» **Source extract**:

# Fi Ti differences



## Helios (May 30, 2012)

Acerbusvenator said:


> It's not misinformation. It's rather very simplified.
> But it's a free world, you are free to be wrong if you want.


Please don't use the moral relativism argument on me, that's not the point.
Oversimplification often times leads to misinformation, or a distorted portrayal of the truth. You can't just make a claim as if it's true and make an excuse for it's fallacy by saying it's "very simple."


----------



## bearotter (Aug 10, 2012)

OK, simple. Ji'scheck for truth is an introverted check. Ti's check involves the introverted determination of symmetry/harmony of the logic used to describe the data. Fi's involves a determination of how one may evaluate the data against abstract introverted feelings. Both of these checks for truth are introverted, and the nature of this introversion actually is what makes it confusing to tell which was at work.


----------



## Acerbusvenator (Apr 12, 2011)

FacelessBeauty said:


> Please don't use the moral relativism argument on me, that's not the point.

» **Material provided**:
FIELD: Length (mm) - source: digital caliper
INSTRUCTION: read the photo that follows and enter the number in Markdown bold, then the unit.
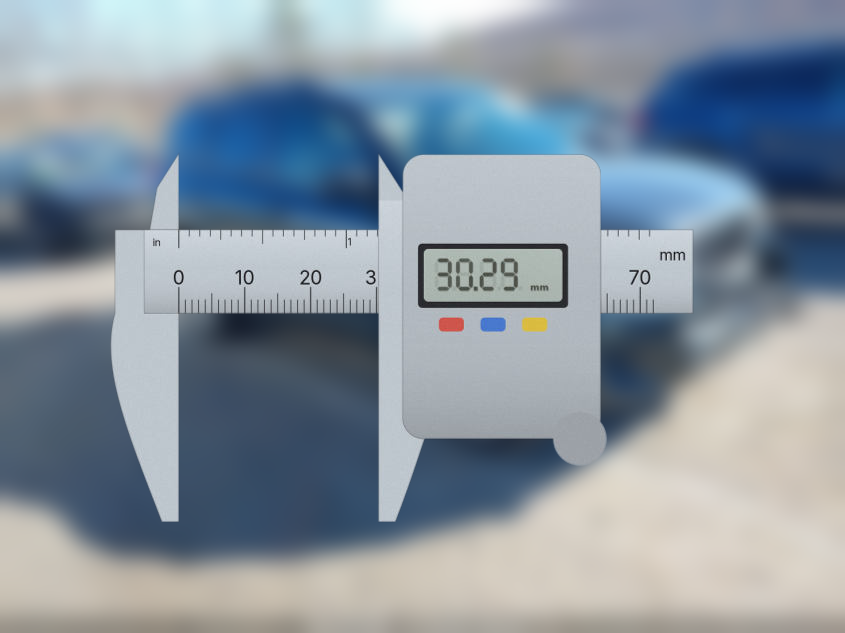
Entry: **30.29** mm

» **What you are asked to do**: Reproduce the forum thread on Fi and Ti differences in full, word for word, from its heading to its final line.

» **Task answer**:
# Fi Ti differences



## Helios (May 30, 2012)

Acerbusvenator said:


> It's not misinformation. It's rather very simplified.
> But it's a free world, you are free to be wrong if you want.


Please don't use the moral relativism argument on me, that's not the point.
Oversimplification often times leads to misinformation, or a distorted portrayal of the truth. You can't just make a claim as if it's true and make an excuse for it's fallacy by saying it's "very simple."


----------



## bearotter (Aug 10, 2012)

OK, simple. Ji'scheck for truth is an introverted check. Ti's check involves the introverted determination of symmetry/harmony of the logic used to describe the data. Fi's involves a determination of how one may evaluate the data against abstract introverted feelings. Both of these checks for truth are introverted, and the nature of this introversion actually is what makes it confusing to tell which was at work.


----------



## Acerbusvenator (Apr 12, 2011)

FacelessBeauty said:


> Please don't use the moral relativism argument on me, that's not the point.